Retirement plans from work. Good or bad idea?

Since we’ve started this blog, we’ve been asked by a number of people if they should invest into their work pension plan. Although there isn’t one straight forward answer, we are hoping that this post will help direct you in the right direction.

The first question that we ask is what kind of pension or RRSP program do you have at work? There are so many different kinds and some are better than others. Let’s break them down:

Defined Benefits Plan (DBP) is a type of pension the employer will pay the employee after they are retired based on a predetermined formula. This takes into consideration a number of things; earning history, age and tenure in your company. Why it is so great is because you can potentially get a very good pension for the rest of your life if you worked at the same company for a long time. In the past, a lot of companies offered DBP pensions however because of the costs, most of them got rid of them. You mostly only see them in the public sector.

At a high level, most argue that this is the best type of pension plan to be enrolled in and if you have this type of plan, HOLD ON TO IT. Grasp it like Lindsey grasps her Starbucks after a rough night with our daughter Emily.

Defined Contributions Plan (DCP) is a type of pension that both the employer and employee make contributions to the retirement plan. Your retirement income is based on how much you and the employer contribute each month and how good the investments do over time. It isn’t a guaranteed amount for the rest of your life like the Defined Benefits Plan. If you do have a pension plan offered at work, it is most likely a DCP plan.

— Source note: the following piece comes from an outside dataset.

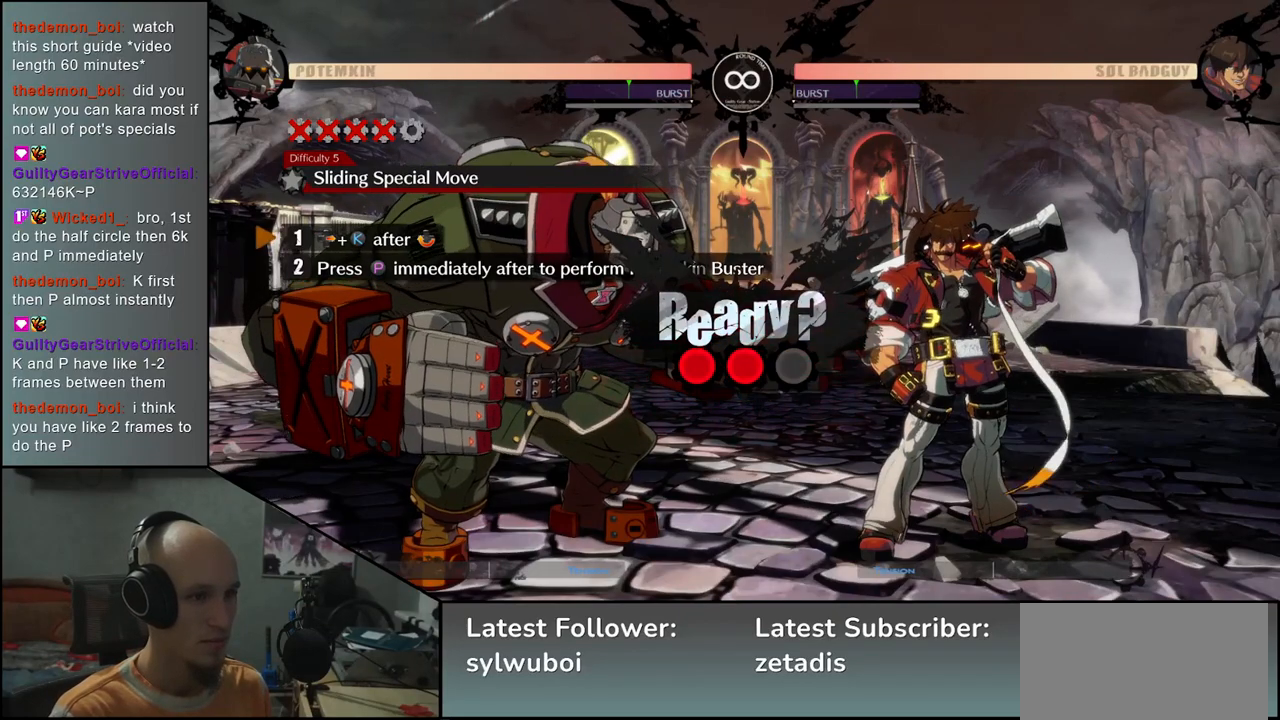
{"buttons": [], "left_stick": "right", "events": []}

So the question is: Should you take part in your company’s DCP pension plan? The quick answer is yes but let us explain why we would recommend it:

  • If your company matches or contributes to the plan

It’s FREE money. Let’s say you picked really bad stocks to invest in and your investments don’t grow at all. However, in the DCP because your employer matched your contributions you still doubled your money. Anything your company contributes is free money. Even if they will only match 20% of what you put in, that is still a 20% return on your money without doing anything.

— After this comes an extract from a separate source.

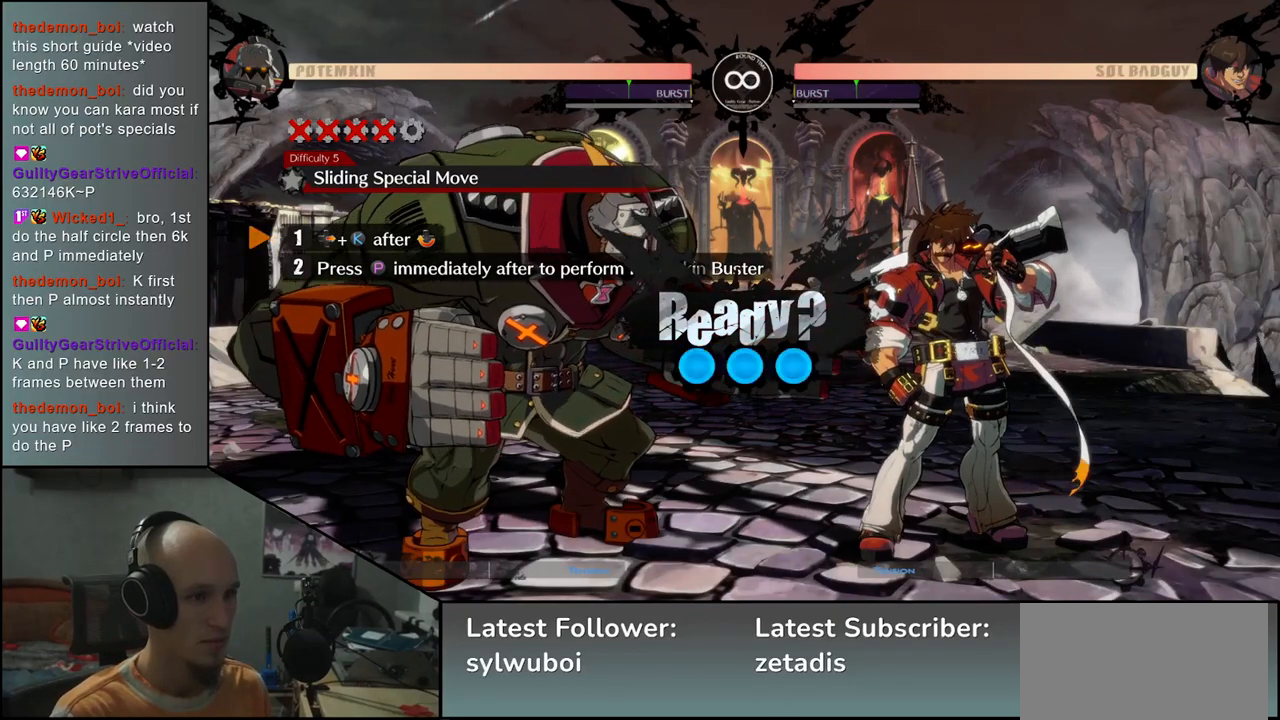
{"buttons": [], "left_stick": "right", "events": []}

  • Lower or no fees to manage your retirement portfolio

Most DCP’s have lower management fees than other investment items, like a Mutual Fund. Over the long term, those fees could add up to a LOT of dollars. Any savings helps.

  • It provides you with a detailed plan that forces you to save

If anything else, it forces you to put money away that you might not otherwise would. Companies like Sun Life or Manulife that might be administering the pension will also provide you great tools to track your pension and its performance.

There are some cons with going into a plan like this, such as:

  • Limited things to invest your money in

Let’s say your company’s pension is managed by Sunlife. When you open up your pension account, you will be limited to invest in only items that company carries. So if they only have mutual funds, that’s all you can invest in.

  • Investing early is crucial

To be able to have enough money to retire comfortable with a DCP, you need to start early and contribute as much as possible to ensure that the pension grows enough by the time you retire. Otherwise you won’t be able to hit your goal. So start early so this isn’t a con for you.

 

If you wanted to compare the two, here is a great website to show you the differences.

http://hoopp.com/Learning-Resources/Defined-Benefit-Plan/Comparing-Retirement-Options/

 

At the end of the day, we feel like the pros outweigh the cons and think it is a good idea to join the company’s Defined Contribution pension plan if they offer one. If you feel like the pension plan isn’t working for you or you leave your company, you can always withdraw your funds from the pension and transfer it into your own RRSP and manage the funds yourself.

Overall, look at what your company offers and educate yourself on what you think would work best for you. A bit of time now could save you years of grief when you get to retirement.